Page MenuHomePhabricator

Add change tag tables to monthly mediawiki_history sqoop
Closed, ResolvedPublic5 Estimated Story Points

Description

We now have change tag data starting from September 2018 in the Data Lake (T201062), but we still need older tag data in the same schema so it can be easily unioned (T205932). Product-Analytics will take care of getting it into the proper schema if the raw data can be loaded into the Data Lake.

We only need a one-time sqoop to do this, but we might as well add this to the normal mediawiki_history sqoop since we'll ultimately need that for T161149.

There is a refactor of the change_tag tables underway (T185355), but the new ct_tag_id columns and change_tag_def tables are actually already being written, so as long as we avoid select * from change_tag, we won't have to change the workflow again.

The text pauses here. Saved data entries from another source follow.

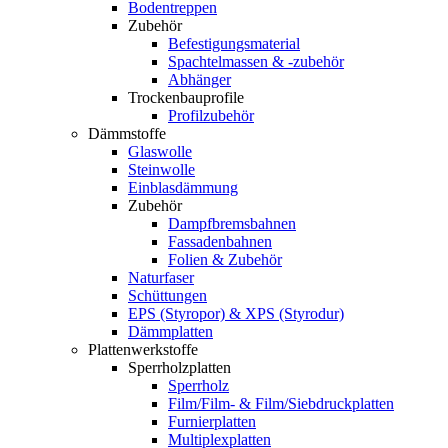
Bodentreppen
Zubehör
Befestigungsmaterial
Spachtelmassen & -zubehör
Abhänger
Trockenbauprofile
Profilzubehör
Dämmstoffe
Glaswolle
Steinwolle
Einblasdämmung
Zubehör
Dampfbremsbahnen
Fassadenbahnen
Folien & Zubehör
Naturfaser
Schüttungen
EPS (Styropor) & XPS (Styrodur)
Dämmplatten
Plattenwerkstoffe
Sperrholzplatten
Sperrholz
Film/Film- & Film/Siebdruckplatten
Furnierplatten
Multiplexplatten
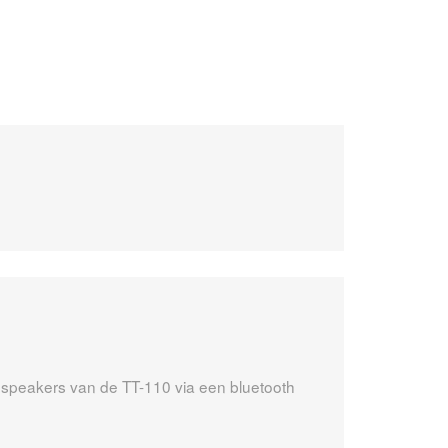
 speakers van de TT-110 via een bluetooth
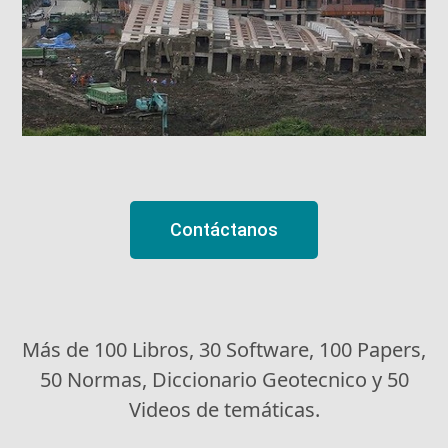
Contáctanos
Más de 100 Libros, 30 Software, 100 Papers,
50 Normas, Diccionario Geotecnico y 50
Videos de temáticas.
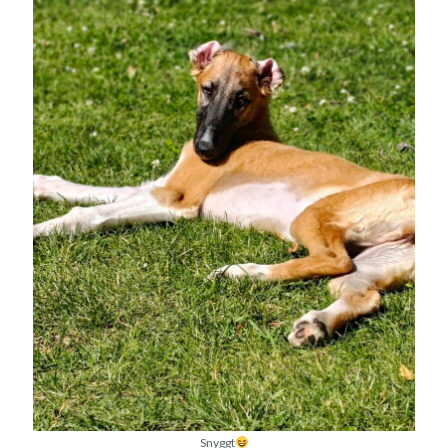
Snyggt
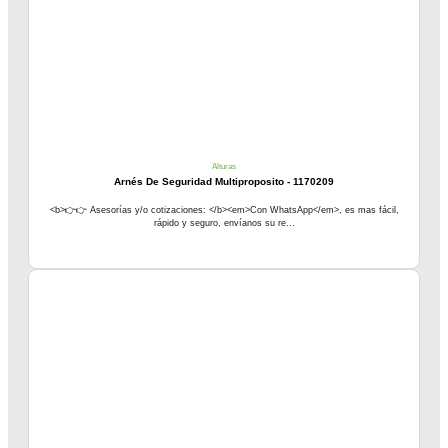
Alturas
Arnés De Seguridad Multiproposito - 1170209
<b>👉👉 Asesorías y/o cotizaciones: </b><em>Con WhatsApp</em>, es mas fácil,
rápido y seguro, envíanos su re...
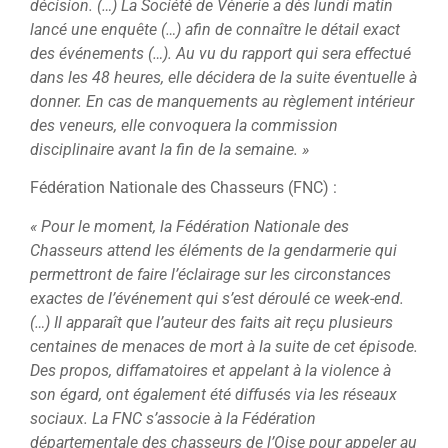
décision. (…) La Société de Vènerie a dès lundi matin
lancé une enquête (…) afin de connaître le détail exact
des événements (…). Au vu du rapport qui sera effectué
dans les 48 heures, elle décidera de la suite éventuelle à
donner. En cas de manquements au règlement intérieur
des veneurs, elle convoquera la commission
disciplinaire avant la fin de la semaine. »
Fédération Nationale des Chasseurs (FNC) :
« Pour le moment, la Fédération Nationale des
Chasseurs attend les éléments de la gendarmerie qui
permettront de faire l’éclairage sur les circonstances
exactes de l’événement qui s’est déroulé ce week-end.
(…) Il apparaît que l’auteur des faits ait reçu plusieurs
centaines de menaces de mort à la suite de cet épisode.
Des propos, diffamatoires et appelant à la violence à
son égard, ont également été diffusés via les réseaux
sociaux. La FNC s’associe à la Fédération
départementale des chasseurs de l’Oise pour appeler au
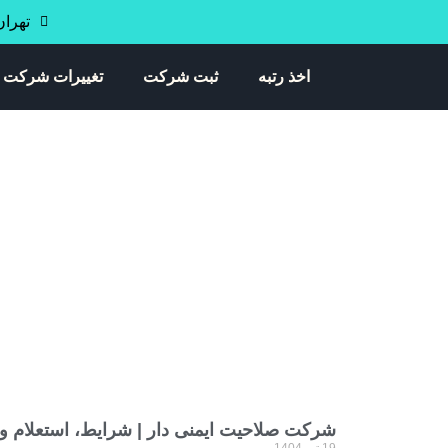
تهران خی
اخذ رتبه
ثبت شرکت
تغییرات شرکت
Tag: شرایط اخذ 
شرکت صلاحیت ایمنی دار | شرایط، استعلام و م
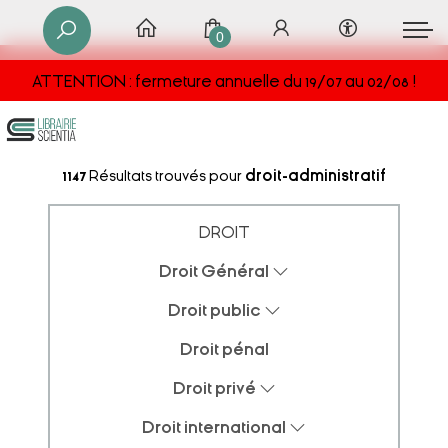
0
ATTENTION : fermeture annuelle du 19/07 au 02/08 !
1147
Résultats trouvés pour
droit-administratif
DROIT
Droit Général
Droit public
Droit pénal
Droit privé
Droit international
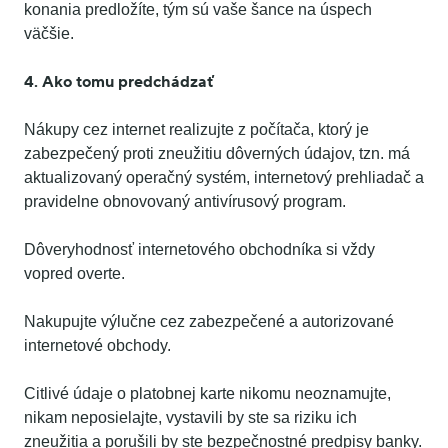
konania predložíte, tým sú vaše šance na úspech
väčšie.
4. Ako tomu predchádzať
Nákupy cez internet realizujte z počítača, ktorý je
zabezpečený proti zneužitiu dôverných údajov, tzn. má
aktualizovaný operačný systém, internetový prehliadač a
pravidelne obnovovaný antivírusový program.
Dôveryhodnosť internetového obchodníka si vždy
vopred overte.
Nakupujte výlučne cez zabezpečené a autorizované
internetové obchody.
Citlivé údaje o platobnej karte nikomu neoznamujte,
nikam neposielajte, vystavili by ste sa riziku ich
zneužitia a porušili by ste bezpečnostné predpisy banky.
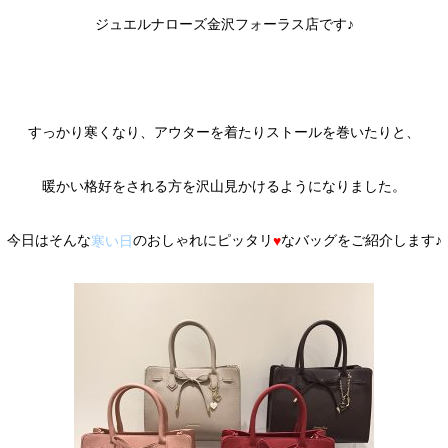
ジュエルナローズ金沢フォーラス店です♪
すっかり寒くなり、アウターを着たりストールを巻いたりと、
暖かい格好をされる方を沢山見かけるようになりました。
今日はそんな
のおしゃれにピッタリ
なバッグをご紹介します♪
寒い日
♥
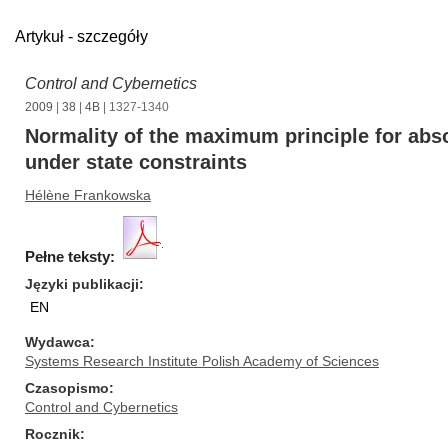
Artykuł - szczegóły
Control and Cybernetics
2009
|
38
|
4B
| 1327-1340
Normality of the maximum principle for abs
under state constraints
Hélène Frankowska
Pełne teksty:
Języki publikacji
EN
Wydawca
Systems Research Institute Polish Academy of Sciences
Czasopismo
Control and Cybernetics
Rocznik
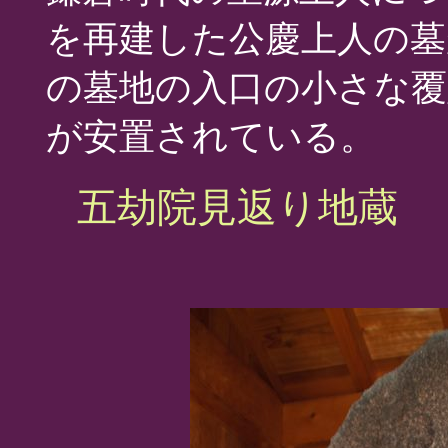
を再建した公慶上人の墓
の墓地の入口の小さな覆
が安置されている。
五劫院見返り地蔵 「永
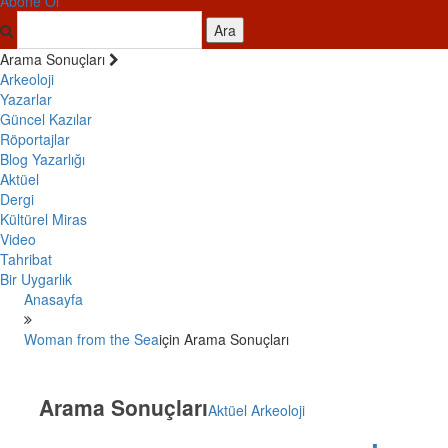
Abone Ol
Ara
Arama Sonuçları
Arkeoloji
Yazarlar
Güncel Kazılar
Röportajlar
Blog Yazarlığı
Aktüel
Dergi
Kültürel Miras
Video
Tahribat
Bir Uygarlık
Anasayfa
Woman from the Sea
için Arama Sonuçları
Arama Sonuçları
Aktüel Arkeoloji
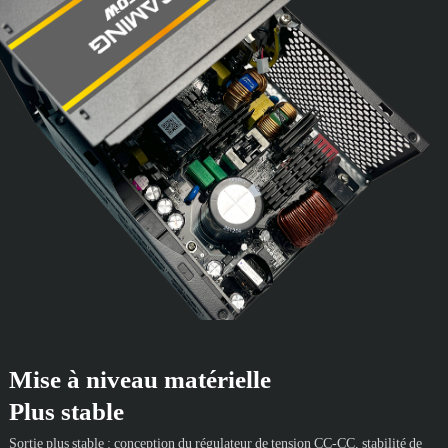
Mise à niveau matérielle
Plus stable
Sortie plus stable : conception du régulateur de tension CC-CC, stabilité de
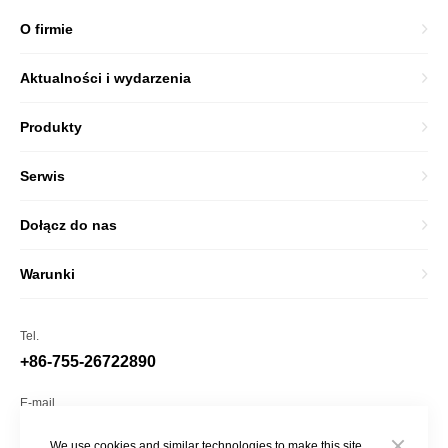
O firmie
Aktualności i wydarzenia
Produkty
Serwis
Dołącz do nas
Warunki
Tel.
+86-755-26722890
E-mail
market@sonoscape.net
We use cookies and similar technologies to make this site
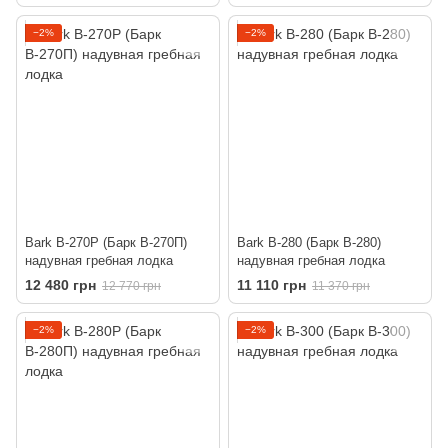
−2%
−2%
Bark B-270P (Барк В-270П)
Bark B-280 (Барк В-280)
надувная гребная лодка
надувная гребная лодка
12 480 грн
11 110 грн
12 770 грн
11 370 грн
−2%
−2%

Essentially, what we want sqooped is:

SELECT
database(),
ct_rev_id,
ct_tag_id,
ctd_name,
FROM change_tag
LEFT JOIN change_tag_def
ON ct_tag_id = ctd_id

Event Timeline

Change 467320 had a related patch set uploaded (by Fdans; owner: Fdans):
[operations/puppet@production] Add change_tag to the list of tables to sqoop in cron

https://gerrit.wikimedia.org/r/467320

Change 467320 abandoned by Fdans:
Add change_tag to the list of tables to sqoop in cron

Reason:
Opening a new change that reflects the current status of the modules

https://gerrit.wikimedia.org/r/467320

Change 470593 had a related patch set uploaded (by Fdans; owner: Fdans):
[operations/puppet@production] Add change_tag to list of tables to sqoop

https://gerrit.wikimedia.org/r/470593

Change 470793 had a related patch set uploaded (by Fdans; owner: Fdans):
[analytics/refinery@master] Add change_tag to list of mediawiki tables to be dropped

https://gerrit.wikimedia.org/r/470793

Change 470793 merged by Elukey:
[analytics/refinery@master] Add change_tag to list of mediawiki tables to be dropped

https://gerrit.wikimedia.org/r/470793

Change 470593 merged by Elukey:
[operations/puppet@production] Add change_tag to list of tables to sqoop

https://gerrit.wikimedia.org/r/470593

Change 471689 had a related patch set uploaded (by Elukey; owner: Elukey):
[operations/puppet@production] analytics refinery-sqoop-mediawiki: add change_tag table

https://gerrit.wikimedia.org/r/471689

Change 471689 merged by Elukey:
[operations/puppet@production] analytics refinery-sqoop-mediawiki: add change_tag table

https://gerrit.wikimedia.org/r/471689

We tried to scoop the change_tag table in 2018-10 sqoop but it is not working , will consult with team and revert changes if needed

Change 488927 had a related patch set uploaded (by Joal; owner: Joal):
[analytics/refinery@master] Add change_tag and change_tag_def to sqoop script

https://gerrit.wikimedia.org/r/488927

Change 488927 merged by Milimetric:
[analytics/refinery@master] Add change_tag and change_tag_def to sqoop script

https://gerrit.wikimedia.org/r/488927

Change 490828 had a related patch set uploaded (by Joal; owner: Joal):
[analytics/refinery@master] Remove old change_tag definition from sqoop script

https://gerrit.wikimedia.org/r/490828

Change 490828 merged by Joal:
[analytics/refinery@master] Correct sqoop script for change_tag

https://gerrit.wikimedia.org/r/490828

Change 491246 had a related patch set uploaded (by Joal; owner: Joal):
[operations/puppet@production] Update sqoop launchers used by timers

https://gerrit.wikimedia.org/r/491246

Change 491246 merged by Elukey:
[operations/puppet@production] Update sqoop launchers used by timers

https://gerrit.wikimedia.org/r/491246

Change 491838 had a related patch set uploaded (by Joal; owner: Joal):
[analytics/refinery@master] Add change_tag and change_tag_def to hive

https://gerrit.wikimedia.org/r/491838

Change 491838 merged by Joal:
[analytics/refinery@master] Add change_tag and change_tag_def to hive

https://gerrit.wikimedia.org/r/491838

Nuria set the point value for this task to 5.